Пиво Яцек принёс очень быстро – над большой глиняной поливной кружкой плотной шапкой стояла пена. Корчмарь с поклоном поставил пиво на стол, рушником споро смахнул несуществующие крошки с коричневой столешницы, отполированной до блеска локтями (а то и лицами) гостей.
– Закусывать пан профессор изволит?
– Изволит, – милостиво согласился пан профессор. Глотнул терпкой и горькой влаги, поиграл на языке. – Сделай, как обычно, Яцек.
– Как изволит пан профессор, – Яцек с поклоном испарился.
Иоахим снова глотнул пива и чуть вздрогнул, услышав своё имя. Обернулся, стараясь двигаться неторопливо – год прошёл, как уехал с Виленщины, а всё не мог отвыкнуть вздрагивать при внезапных окликах. Так и казалось, что по его душу от Новосильцева пришли – полиция или жандармы. Обернулся и тут же расплылся в улыбке.
– Винцек! – профессор вскочил с табурета, распахивая объятья и обхватывая за плечи полного вальяжного господина в светло-сером сюртуке с белоснежными манжетами, плотном английском рединготе внакидку поверх сюртука и таком же сером боливаре.
– Здравствуй, Иоахим, здравствуй, – нешумно отозвался тот, кого Лелевель назвал Винцеком. Освободился из рук профессора, поправил сбившийся в сторону тёмно-алый, почти кирпичного цвета галстук поверх кружевной манишки и кивнул в ответ на приглашающий жесту Иоахима. Сбросил редингот на руки стоящему у него за спиной слуге (должно быть, камердинеру) – рослому белобрысому парню с рыжеватым отливом волос и бровей, одетому в старинный польский кунтуш времён чуть ли не Баториевых – как раз в таких полюбила в последнее время щеголять шляхта. Только кунтуш Винцентиева камердинера был, разумеется не дорогой ткани, не шёлком да золотом отделан – добротное тёмно-синее сукно лондонской выделки, настоящий лундыш. Передал ему же боливар и примостился за столом Лелевеля, махнув камердинеру в сторону соседней комнаты, отведённой предусмотрительным Яцеком нарочно для прислуги. . Парень в ответ только чуть поклонился. Иоахим проводил его весёлым взглядом и только когда камердинер уже скрылся в дверях, обратил внимание на то, что тот оставил у стола – тяжёлый саквояж тиснёной кожи с начищенными медными накладками.
Около стола опять возник корчмарь, поклонился вновь прибывшему гостю.
– Пан Винцентий…
– Вот как, ты меня знаешь? – удивился гость, изломив крутую бровь, отчего его высокий лоб пошёл вертикальной ломаной морщиной.
– Как не знать пана Немоевского, депутата сейма… – Яцек снова поклонился. – Что прикажете подать?
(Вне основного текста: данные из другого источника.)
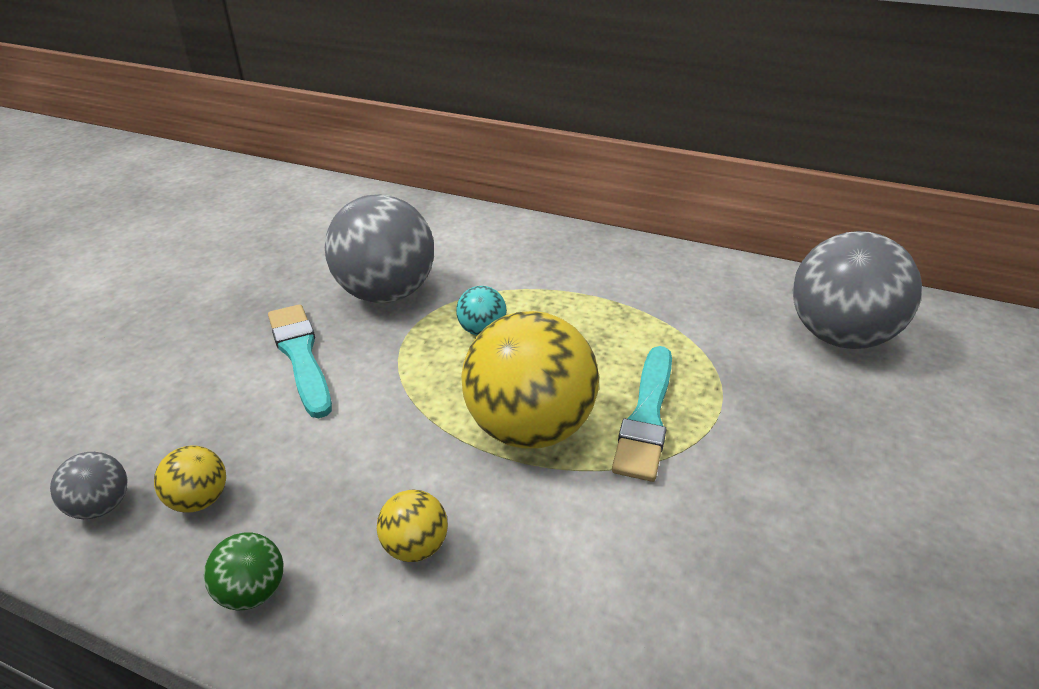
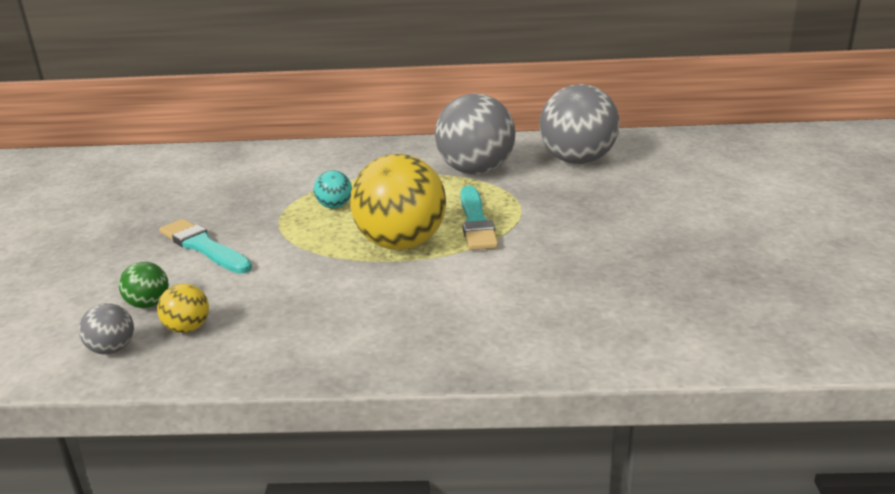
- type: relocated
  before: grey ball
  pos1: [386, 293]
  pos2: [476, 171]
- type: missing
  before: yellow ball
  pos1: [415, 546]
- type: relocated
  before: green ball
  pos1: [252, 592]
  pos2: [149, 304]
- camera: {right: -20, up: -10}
– То же, что и пану профессору, – криво улыбнулся Винцентий – видно было, что его чем-то задели упоминание корчмаря о его депутатстве. И когда корчмарь ушёл к стойке, Винцентий сардонически пробормотал. – Депутат, да…
Лелевель промолчал – разумеется, он отлично знал, что нынешнее, внеочередное заседание сейма обошлось без Винцентия – царь не простил ему протеста против цензуры (и уж одним Немоевским дело тут не обошлось, даже и сам дворец во время заседания сейма войсками окружили – мышь не прошмыгнёт). Спросил о другом, разглядывая саквояж и делая вид, что это невероятно интересно:
– А что это ты, Винцек, никак в путешествие куда собрался?
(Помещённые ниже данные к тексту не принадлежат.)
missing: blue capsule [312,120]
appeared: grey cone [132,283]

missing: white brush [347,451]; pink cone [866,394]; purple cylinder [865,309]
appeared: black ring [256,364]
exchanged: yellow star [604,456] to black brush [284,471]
И не угадал. Сардоническая усмешка на лице Винцентия стала ещё отчётливее.
– А это Иоахим, меня из королевского дворца попросили, – процедил он, и на его мягкой, совсем не костлявой нижней челюсти неожиданно вспухли острые желваки. – Посыльный сегодня пришёл и потребовал, чтобы я забрал всё, что от меня осталось, ибо… – он помедлил мгновение и закончил, – ибо сейм теперь никогда больше не станет нуждаться в моих услугах.
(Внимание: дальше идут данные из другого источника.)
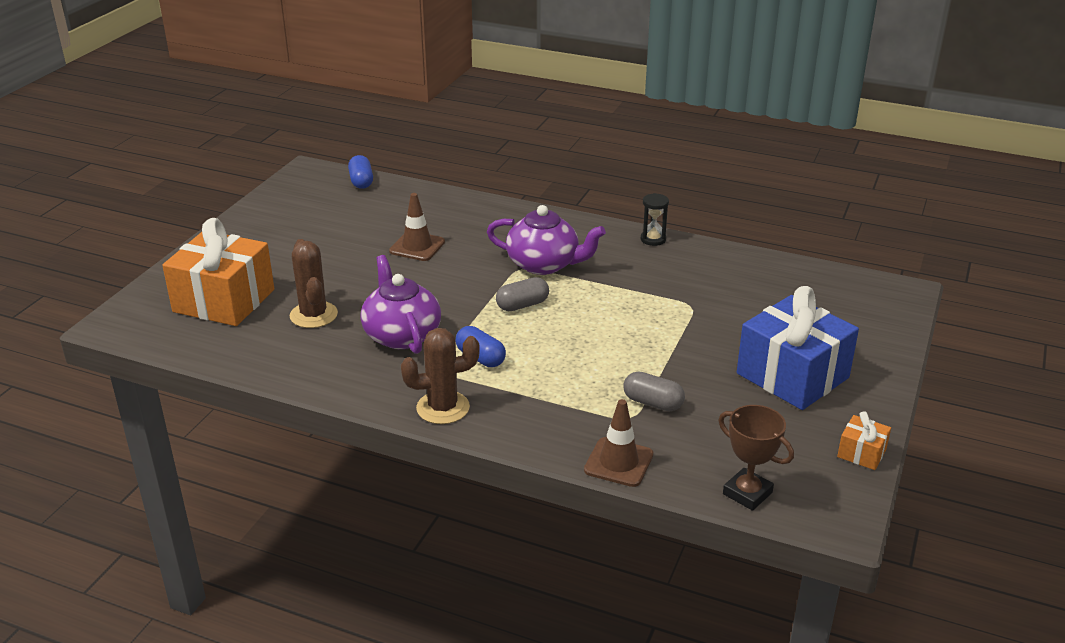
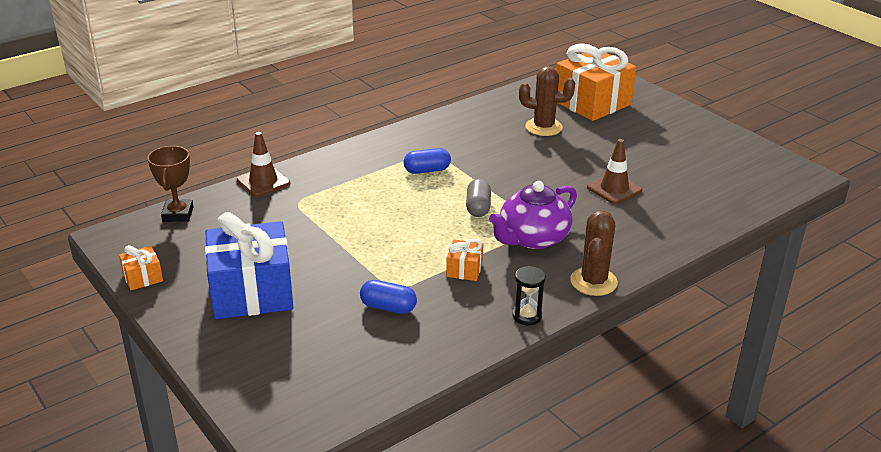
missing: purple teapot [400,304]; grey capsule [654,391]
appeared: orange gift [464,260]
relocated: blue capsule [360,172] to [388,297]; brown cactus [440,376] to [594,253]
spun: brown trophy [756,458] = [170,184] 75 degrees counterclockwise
Лелевель чуть вытянул губы, словно хотел присвистнуть. Это уже больше смахивало даже не на политическую опалу, а на тщательно продуманное оскорбление – Немоевского буквально вышвырнули из здания сейма (а в Королевском дворце располагался именно сейм) с вещами на улицу, словно неугодного бродяжку.
– А ты?
– Ну я и забрал, – криво усмехнулся Винцентий. – И свои, и брата… чего там тех вещей-то? Письменный прибор с пресс-бюваром один на двоих, пара книг, да пепельница ручной работы… пусть там – он кивнул куда-то на юго-запад, в сторону Бельведера, ставки наместника, – не думают, что Немоевские будут о чём-то упрашивать, пуст даже и самого царского брата.
– А Бонавентура… знает?
Младший брат Винцентия, тоже депутат сейма, уже с год сидел под домашним арестом из-за пререканий с наместником.
Немоевский повёл плечом.
– Сообщил, – нехотя ответил он. – Что с того…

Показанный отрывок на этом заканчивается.